## ПРИВЕДЁННЫЙ ТЕКСТ
Исследования субъективного переживания счастья женщиной-матерью показали зависимость уровня счастья от уровня конфликтности в отношениях с мужем и с ребенком. При этом многие женщины в рамках интервью отмечали, что эти конфликты перетекают один в другой. Конфликт с ребенком часто провоцирует конфликт в паре из-за различий в представлениях о воспитательных подходах, а конфликт с супругом часто выливается в эмоциональный заряд , провоцирующий конфликт с ребенком.

Большинство опрошенных нами женщин отмечали в ходе интервью, что конфликт с ребенком рождает сильный эмоциональный заряд, который очень трудно разрядить даже когда ситуация конфликта оказывается исчерпана. И этот заряд рано или поздно приводит к появлению новой конфликтной ситуации, решить которую миром просто не хватает сил. Женщины описывают это состояние как «батарейка на нуле», состояние «выжатый лимон», «все раздражает», «завожусь от любой мелочи». В большинстве случаев это приводит к последствию к чувству вины и неизбежному внутреннему конфликту между необходимостью регламентировать поведение ребенка и стремлением слиться с ним в безусловном принятии и любви, что по-сути составляет материнскую сторону сепарационного кризиса с ребенком. 57.1% опрошенных женщин отметили, что часто переживают внутренний конфликт, и 11.4% переживают его постоянно.

При этом большинство матерей переживают внутренний конфликт, когда не знают как поступить (40%), что говорит о внутренней неуверенной родительской позиции, по нашему представлению. 21.4% связывают свой внутренний конфликт с чувством вины и 11.4%  переживают внутренний конфликт, когда вызывают недовольство у других людей. Однако, именно уверенность матери и последовательность  ее действий, способность выносить неизбежные фрустрация у ребенка на этапе сепарации, сохранять внутри конфликтности данного периода стабильный позитивный образ себя как матери и ребенка, позволяют сепарации проходить успешно, утверждая  надежный тип привязанности.

## НАБОР СТРОК
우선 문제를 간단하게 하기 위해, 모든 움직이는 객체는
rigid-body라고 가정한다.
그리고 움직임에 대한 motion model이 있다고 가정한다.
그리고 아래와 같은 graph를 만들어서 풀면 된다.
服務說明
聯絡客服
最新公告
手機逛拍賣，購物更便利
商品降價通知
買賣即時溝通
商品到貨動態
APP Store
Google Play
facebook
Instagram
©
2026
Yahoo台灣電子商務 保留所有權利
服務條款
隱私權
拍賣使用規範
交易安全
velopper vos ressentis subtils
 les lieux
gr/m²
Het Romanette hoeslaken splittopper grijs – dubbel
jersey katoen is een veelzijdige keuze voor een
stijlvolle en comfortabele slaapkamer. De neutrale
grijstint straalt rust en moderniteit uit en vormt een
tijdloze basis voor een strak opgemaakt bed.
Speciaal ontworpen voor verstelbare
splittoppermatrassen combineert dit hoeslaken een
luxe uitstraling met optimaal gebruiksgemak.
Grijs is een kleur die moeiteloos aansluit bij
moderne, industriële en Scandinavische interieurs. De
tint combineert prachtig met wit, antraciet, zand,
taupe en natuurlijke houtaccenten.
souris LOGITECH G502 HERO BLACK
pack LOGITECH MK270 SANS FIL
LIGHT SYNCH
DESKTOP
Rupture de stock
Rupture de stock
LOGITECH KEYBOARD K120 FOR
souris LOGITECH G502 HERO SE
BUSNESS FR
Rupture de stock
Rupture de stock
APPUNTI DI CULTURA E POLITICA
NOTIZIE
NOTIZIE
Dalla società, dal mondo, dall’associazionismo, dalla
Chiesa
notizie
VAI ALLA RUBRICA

## ОБЯЗАТЕЛЬНЫЕ ЗАДАНИЯ
**a)** Ответьте на вопросы по тексту о конфликтах матерей:
(i) Какая доля опрошенных женщин отметила, что часто переживает внутренний конфликт?
(ii) В какой ситуации большинство матерей (40%) переживают внутренний конфликт?
(iii) Из-за чего конфликт с ребенком часто провоцирует конфликт в паре?
**b)** Выведите без изменений отрывок текста о конфликтах матерей от слов «Исследования субъективного переживания» до слов «конфликт с ребенком.» включительно.
Строки для работы не понадобятся.

## ПРИВЕДЁННЫЕ ОТВЕТЫ
**a)**
(i) 57.1%.
(ii) Когда не знают, как поступить.
(iii) Из-за различий в представлениях о воспитательных подходах.

**b)**
Исследования субъективного переживания счастья женщиной-матерью показали зависимость уровня счастья от уровня конфликтности в отношениях с мужем и с ребенком. При этом многие женщины в рамках интервью отмечали, что эти конфликты перетекают один в другой. Конфликт с ребенком часто провоцирует конфликт в паре из-за различий в представлениях о воспитательных подходах, а конфликт с супругом часто выливается в эмоциональный заряд , провоцирующий конфликт с ребенком.